The value list of products supported is:
|payment-id||Resource Identification of the related payment initiation.|
|psuCredentials||PSU Credentials on the ASPSP system
This is mandatory if the operation to perform is an "updatePsuData" and the request is an “Update psu data for authentication”. If this field is filled the “authenticationMethodId” must be empty.
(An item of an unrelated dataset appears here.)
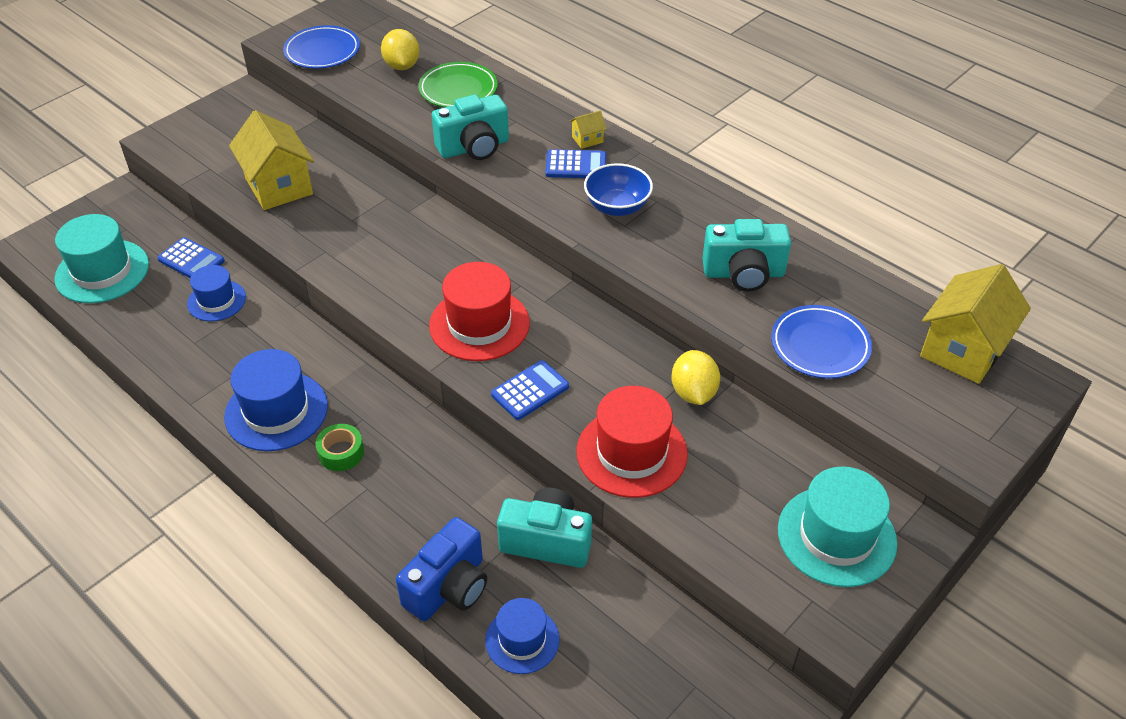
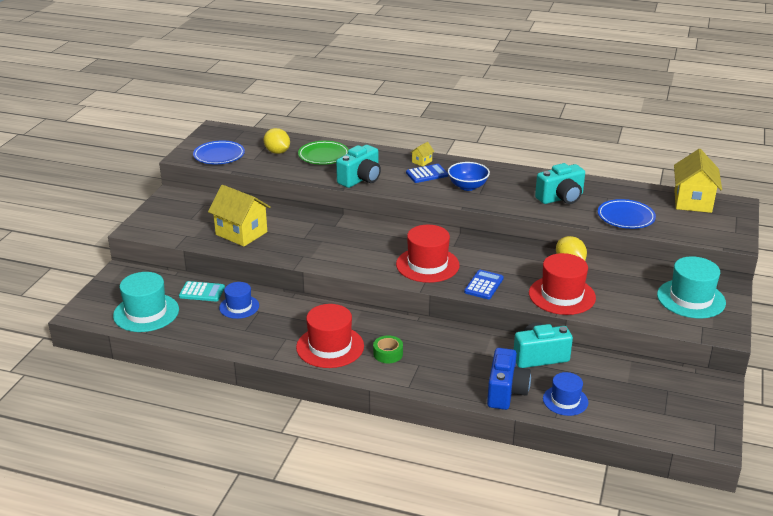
camera: 25 degrees left, 15 degrees down
(191, 260) = (202, 292): blue calculator -> turquoise calculator
(276, 411) = (330, 347): blue hat -> red hat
|authenticationMethodId||The authentication method ID as provided by the ASPSP.
This field is mandatory if the operation to perform is an "updatePsuData" and the request is an Update psu data for select authentication. If this field is filled the psuCredentials field must be empty.
|scaAuthenticationData||SCA authentication data, depending on the chosen authentication method. If the data is binary, then it is base64 encoded.
The field is mandatory if the selected operation to perform is a transactionAuthorisation.
|result Code||Result of the update payment resource.|
|Error Management||Description of the type of error obtained in the event that the outcome is negative.|
|psu-id||The Payment Service User identifier.|
|psu-id-type||The Payment Service User identifier type.|
|psuCorporateDdType||The Payment Service User corporate identifier. Might be mandated by the ASPSP in addition if the PSU-Corporate-ID is contained.|
|chosenScaMethod||This data element is only contained in the response if the APSPS has chosen the
Embedded SCA Approach, if the PSU is already identified.
|scaMethods||Might be contained, if several authentication methods are available. (name, type).|
|psuCredentials||The Payment Service User credentials on the ASPSP system|
|transactionFees||Can be used by the ASPSP to transport transaction fees relevant for the underlying payments.|
|transactionFeeIndicator||If The value is ‘true’ the transaction will involve specific transaction cost as shown by the ASPSP in their public price list or as agreed between ASPSP and PSU.
Otherwise if it is ‘false’ the transaction will not involve additional specific transaction costs to the PSU.